### Work instructions
Starting at the top of the records, output every line through the one that contains "energy spectrum of", keeping each exactly as it appears.

Plain-text document sources:

************

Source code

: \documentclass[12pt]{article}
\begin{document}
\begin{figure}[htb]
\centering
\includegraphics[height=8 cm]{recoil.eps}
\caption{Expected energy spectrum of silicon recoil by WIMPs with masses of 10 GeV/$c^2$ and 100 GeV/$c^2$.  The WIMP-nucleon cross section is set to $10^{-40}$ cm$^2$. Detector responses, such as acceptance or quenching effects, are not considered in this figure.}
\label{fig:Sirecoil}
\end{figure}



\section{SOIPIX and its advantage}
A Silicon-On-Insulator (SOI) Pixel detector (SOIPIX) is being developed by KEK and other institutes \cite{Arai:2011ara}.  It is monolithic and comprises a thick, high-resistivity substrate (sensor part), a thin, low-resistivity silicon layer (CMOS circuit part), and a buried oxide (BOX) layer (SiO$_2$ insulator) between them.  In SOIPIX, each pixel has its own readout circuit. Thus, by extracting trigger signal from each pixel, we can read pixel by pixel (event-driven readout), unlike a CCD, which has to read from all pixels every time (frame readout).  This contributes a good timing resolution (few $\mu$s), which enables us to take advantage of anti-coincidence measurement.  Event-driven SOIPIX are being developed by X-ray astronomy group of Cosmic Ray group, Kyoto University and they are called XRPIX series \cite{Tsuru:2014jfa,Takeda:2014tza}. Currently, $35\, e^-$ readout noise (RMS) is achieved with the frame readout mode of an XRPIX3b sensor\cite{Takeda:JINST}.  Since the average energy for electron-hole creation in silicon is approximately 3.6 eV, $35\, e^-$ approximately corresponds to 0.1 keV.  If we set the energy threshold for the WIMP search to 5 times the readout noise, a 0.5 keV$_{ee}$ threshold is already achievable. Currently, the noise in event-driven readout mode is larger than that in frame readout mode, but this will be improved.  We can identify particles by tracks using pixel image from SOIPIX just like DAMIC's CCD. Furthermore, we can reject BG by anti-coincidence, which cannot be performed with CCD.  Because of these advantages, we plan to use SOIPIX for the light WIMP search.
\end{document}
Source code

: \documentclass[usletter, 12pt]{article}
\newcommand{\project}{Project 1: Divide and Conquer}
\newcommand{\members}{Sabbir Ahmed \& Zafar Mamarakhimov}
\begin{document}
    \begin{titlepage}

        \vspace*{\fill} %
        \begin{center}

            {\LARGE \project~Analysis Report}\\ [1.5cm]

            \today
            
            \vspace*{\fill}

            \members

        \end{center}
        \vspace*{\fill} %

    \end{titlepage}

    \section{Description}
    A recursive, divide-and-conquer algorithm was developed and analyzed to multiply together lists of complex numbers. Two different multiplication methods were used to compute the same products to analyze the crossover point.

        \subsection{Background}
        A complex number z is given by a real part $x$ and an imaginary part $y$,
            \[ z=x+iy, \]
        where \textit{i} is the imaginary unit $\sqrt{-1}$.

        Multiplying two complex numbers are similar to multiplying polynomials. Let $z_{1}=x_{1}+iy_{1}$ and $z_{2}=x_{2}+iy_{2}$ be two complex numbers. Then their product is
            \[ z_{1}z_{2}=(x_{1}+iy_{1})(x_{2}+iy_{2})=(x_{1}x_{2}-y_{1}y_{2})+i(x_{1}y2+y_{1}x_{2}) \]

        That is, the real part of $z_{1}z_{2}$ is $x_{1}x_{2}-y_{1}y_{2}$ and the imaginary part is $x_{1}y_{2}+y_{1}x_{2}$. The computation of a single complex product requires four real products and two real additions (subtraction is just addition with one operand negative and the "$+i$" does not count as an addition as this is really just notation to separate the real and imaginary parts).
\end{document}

************

### Result of the exercise
Source code

: \documentclass[12pt]{article}
\begin{document}
\begin{figure}[htb]
\centering
\includegraphics[height=8 cm]{recoil.eps}
\caption{Expected energy spectrum of silicon recoil by WIMPs with masses of 10 GeV/$c^2$ and 100 GeV/$c^2$.  The WIMP-nucleon cross section is set to $10^{-40}$ cm$^2$. Detector responses, such as acceptance or quenching effects, are not considered in this figure.}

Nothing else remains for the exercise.